Regulatory & Governance
Industry Regulations
Operations are governed by stringent product registration requirements (intangible capex) and environmental pollution norms across 43 manufacturing locations.
Environmental Compliance
UPL is benchmarked against ISO 31000 and COSO; it maintains a top ESG ranking in the DJSI, which is critical for maintaining access to global capital markets.
Taxation Policy Impact
Subject to varying tax rates across 140 countries; changes in global tax rates are cited as a forward-looking risk factor.
Legal Contingencies
UPL created a provision for expected credit loss of INR 170 Cr ($20 million) in FY25 due to dealer delinquencies in LATAM; other legal risks include managing 200+ global entities.
Risk Analysis
Key Uncertainties
Sluggish demand revival and continued pricing pressure from China could keep operating margins below the 15% threshold, impacting cash generation.

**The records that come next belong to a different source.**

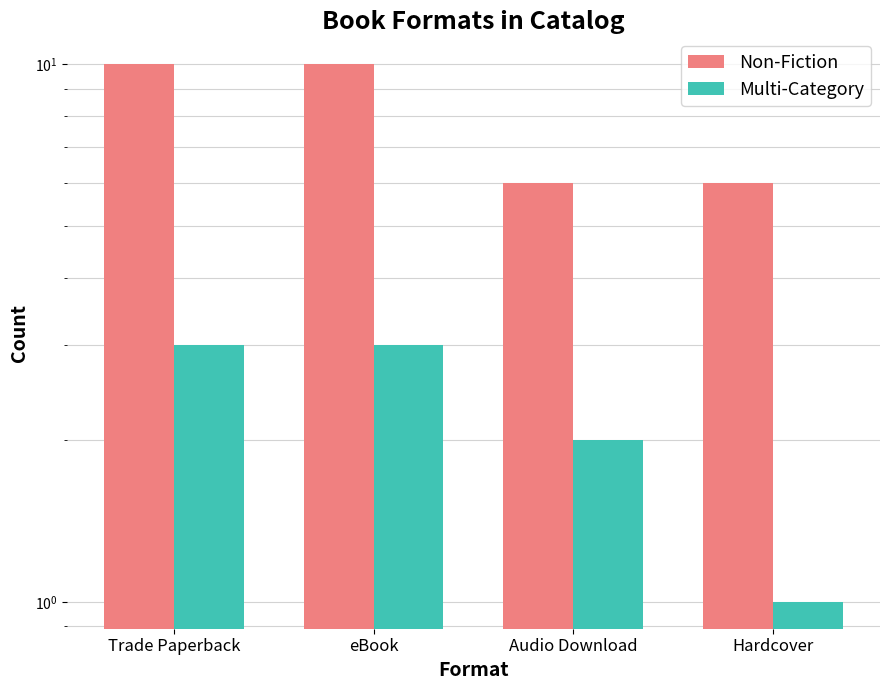

What is the average value of the Non-Fiction series?

8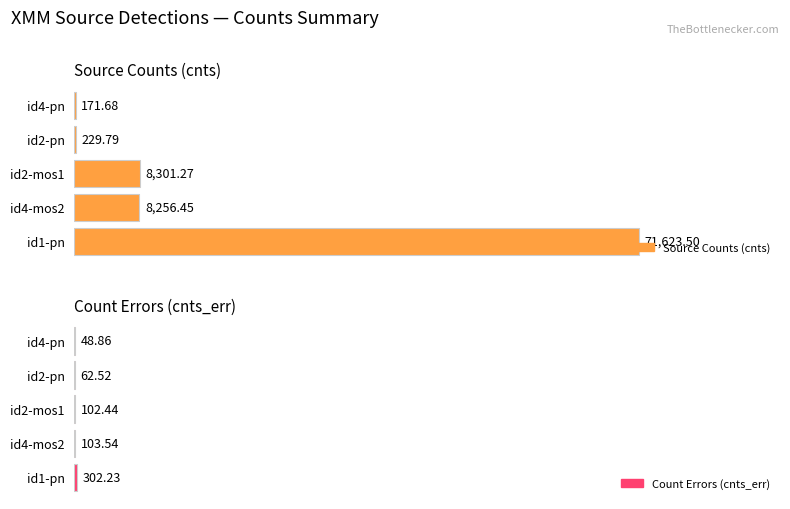

What is the average value of the cnts series?

17716.5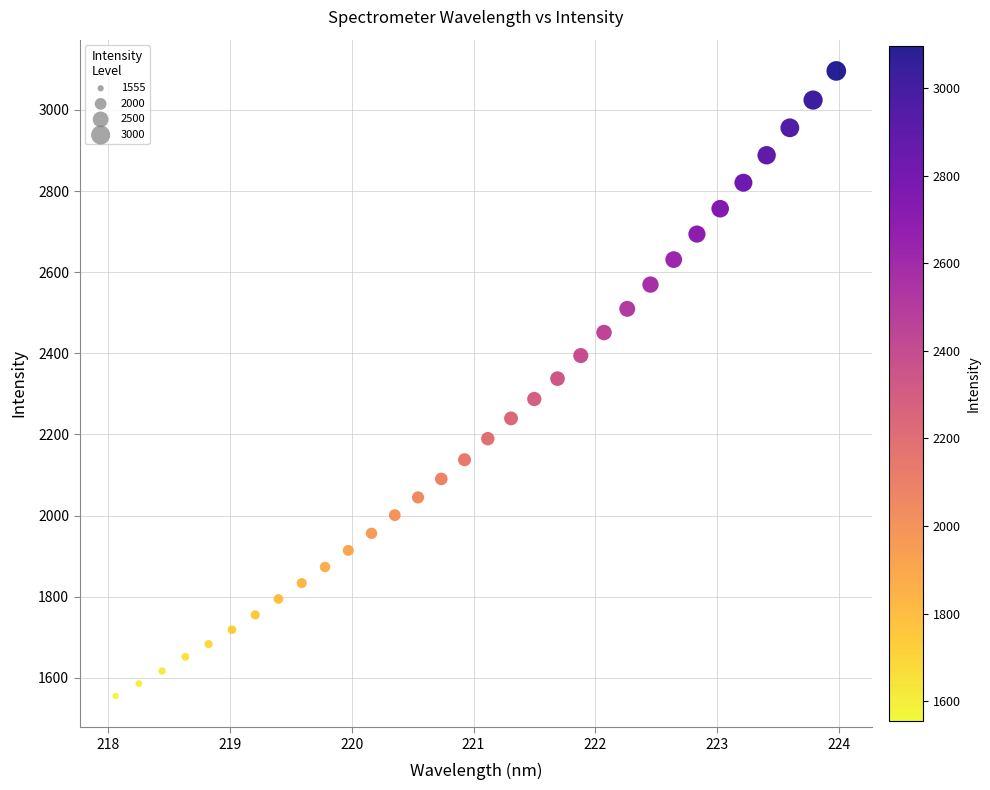

What is the range of Y values (max minus min)?

1541.2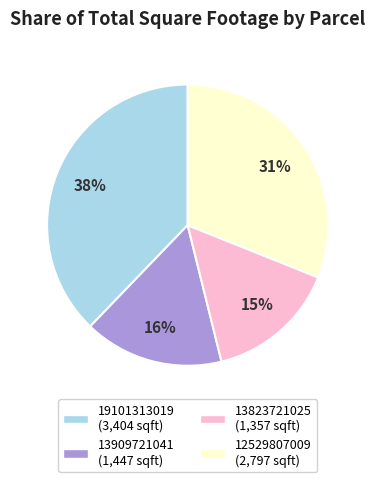

How many segments does this pie chart have?

4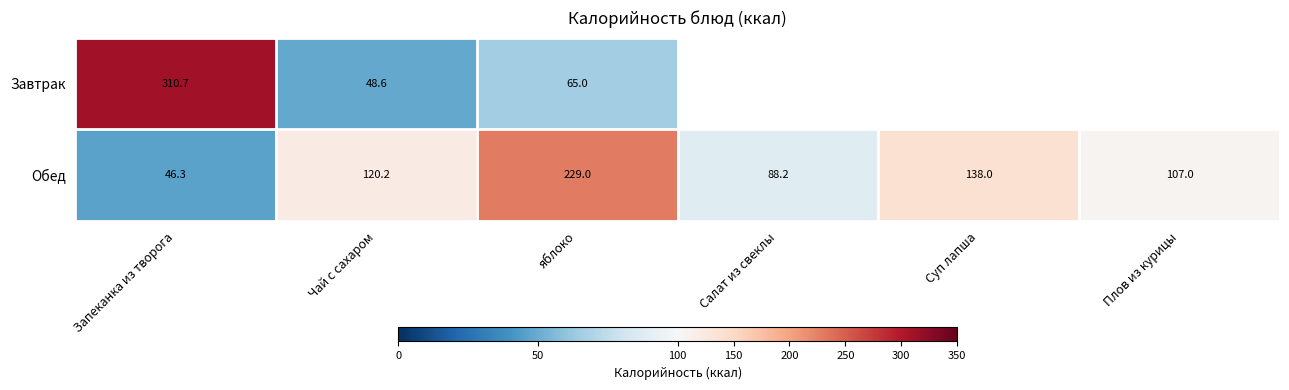

Rank the categories by Обед value from highest to lowest.

яблоко, Суп лапша, Чай с сахаром, Плов из курицы, Салат из свеклы, Запеканка из творога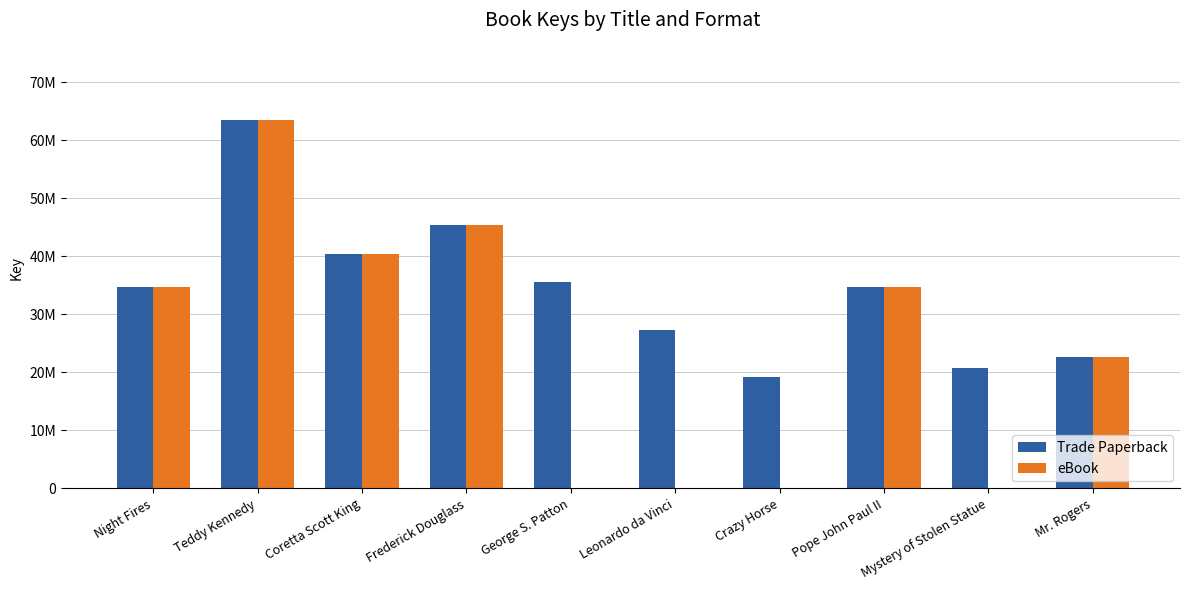

What is the spread (max minus min) of values at George S. Patton?

35595567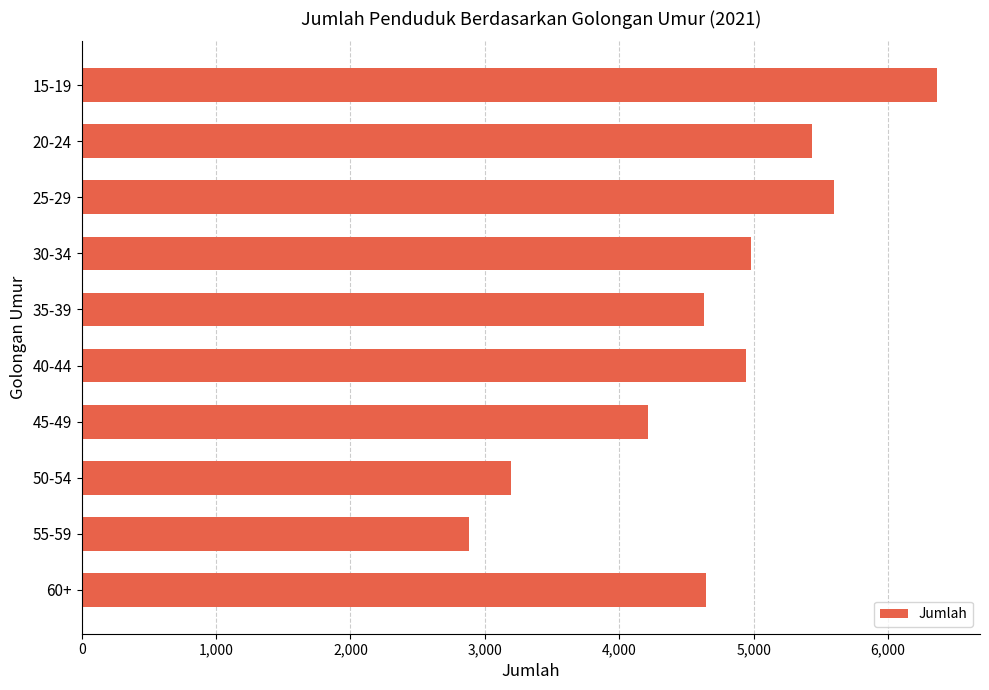

What is the sum of all values?

46881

Geographic Concentration Risk
High concentration in LATAM (38% of revenue), making the company vulnerable to regional weather patterns and economic shifts in Brazil and Argentina.
Third Party Dependencies
While backward integrated, the company depends on dealer networks for global distribution; delinquencies in these networks (INR 170 Cr provision) impact the financial risk profile.
Technology Obsolescence Risk
Risk of rapid technological change in crop protection; mitigated by spending ~INR 830 Cr+ annually on R&D and new product registrations.
Credit & Counterparty Risk
Stretched receivable cycles in LATAM pose credit risks; UPL aims to contain exposure to long-credit markets to less than one-third of total revenue.